In 1997, when the federal government passed the Balanced Budget Act which lowered hospital payments, hospitals effectively shifted costs to private payers.  

Will this pattern repeat in 2011 and beyond?  I don't think so.

In most businesses, when one purchaser strikes an exceptionally good deal, prices are eventually suppressed for all purchasers. When Wal*Mart lowers its acquisition cost for duct tape, sooner or later all duct tape manufacturers figure out how to wring efficiencies out of their production.  They often move production to places with lower labor costs, and they retool their factories to remove unnecessary steps and friction.  Manufacturers who maintain their pre-Wal*Mart resource requirements fail, and eventually prices come down for all purchasers.

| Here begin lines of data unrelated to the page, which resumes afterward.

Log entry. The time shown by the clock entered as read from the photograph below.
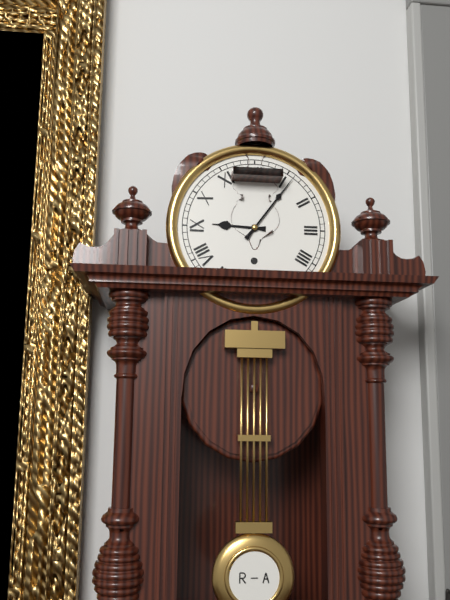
9:06
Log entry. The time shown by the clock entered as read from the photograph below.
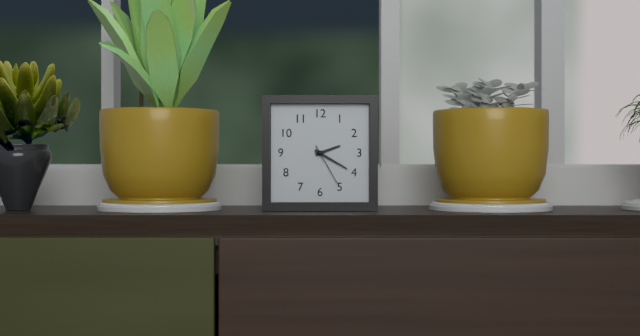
2:20
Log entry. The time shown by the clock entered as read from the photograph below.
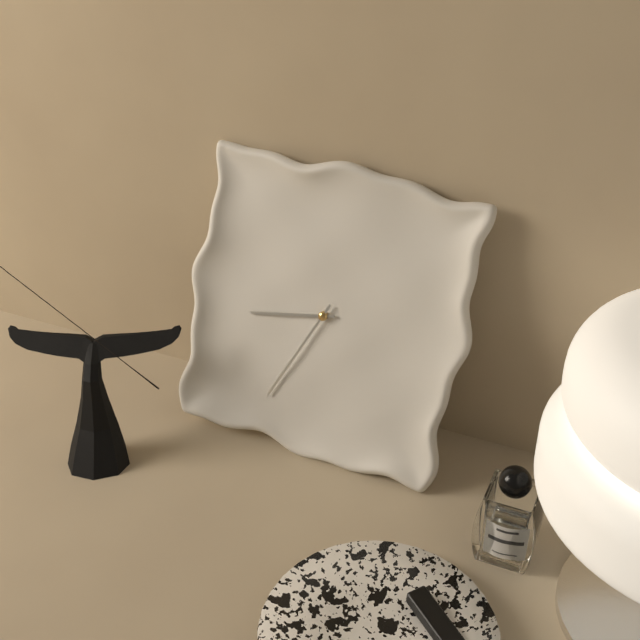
8:34
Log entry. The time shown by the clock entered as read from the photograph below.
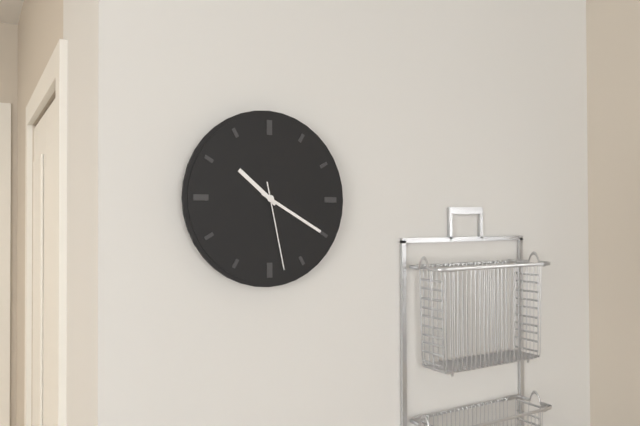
10:20:28
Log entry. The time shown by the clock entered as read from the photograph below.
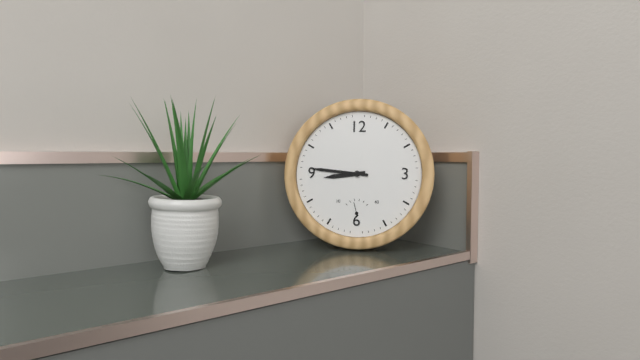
8:46
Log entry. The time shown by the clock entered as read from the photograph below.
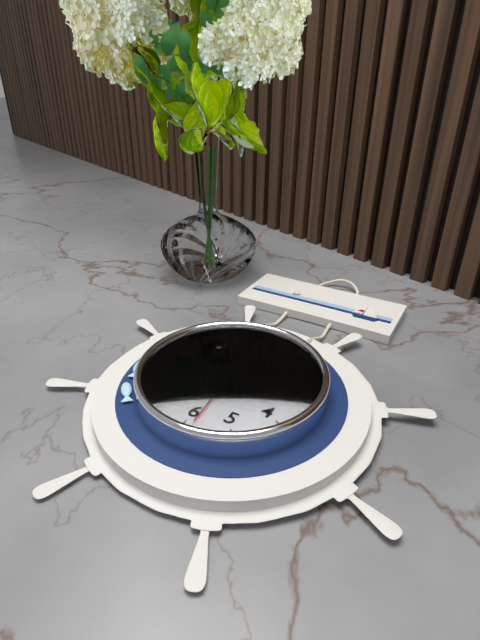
3:43:29
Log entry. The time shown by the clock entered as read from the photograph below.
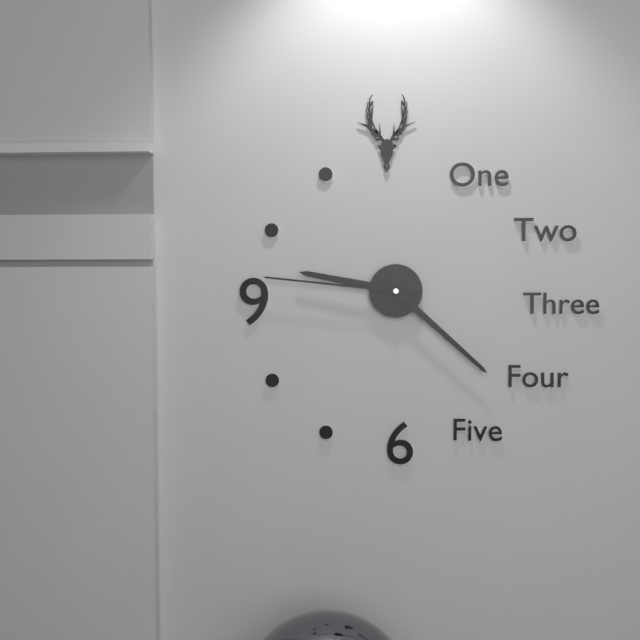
9:22:46
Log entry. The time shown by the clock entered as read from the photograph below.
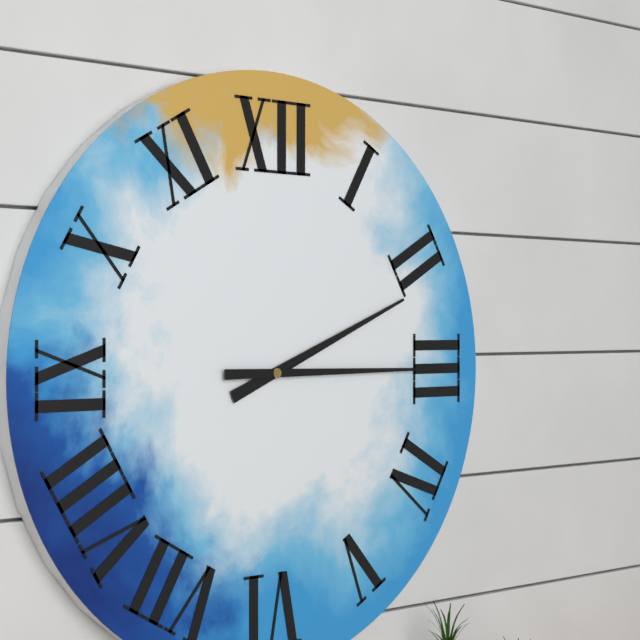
2:15
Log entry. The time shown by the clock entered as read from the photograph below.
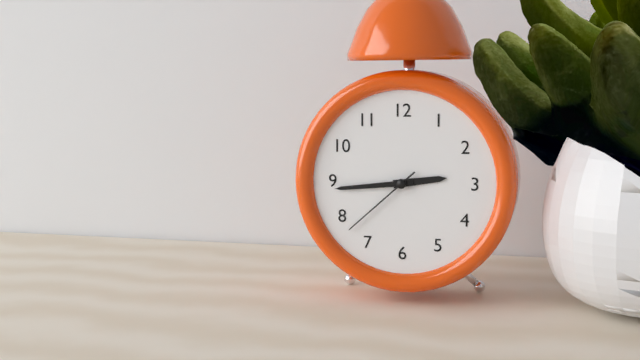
2:44:38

Health care, of course, is different. We can’t send hospitals to developing countries (there’s a little bit of medical tourism, but not much), and many of us regard health care as a necessity and a social good, and not a mere consumer product.  The purchaser of duct tape doesn’t care so much about what the factory looks like, while the consumer of health care (the patient) is right in the middle of the exam or operating room, and cares a lot about the conditions there.   So, health care delivery is not like manufacturing duct tape.

But employers are not willing to pay continually higher prices for health care they purchase.  The demand for lower costs per unit from newly enlarged public payers won't possibly be fully funded by increases in the prices to employer-sponsored health plans. 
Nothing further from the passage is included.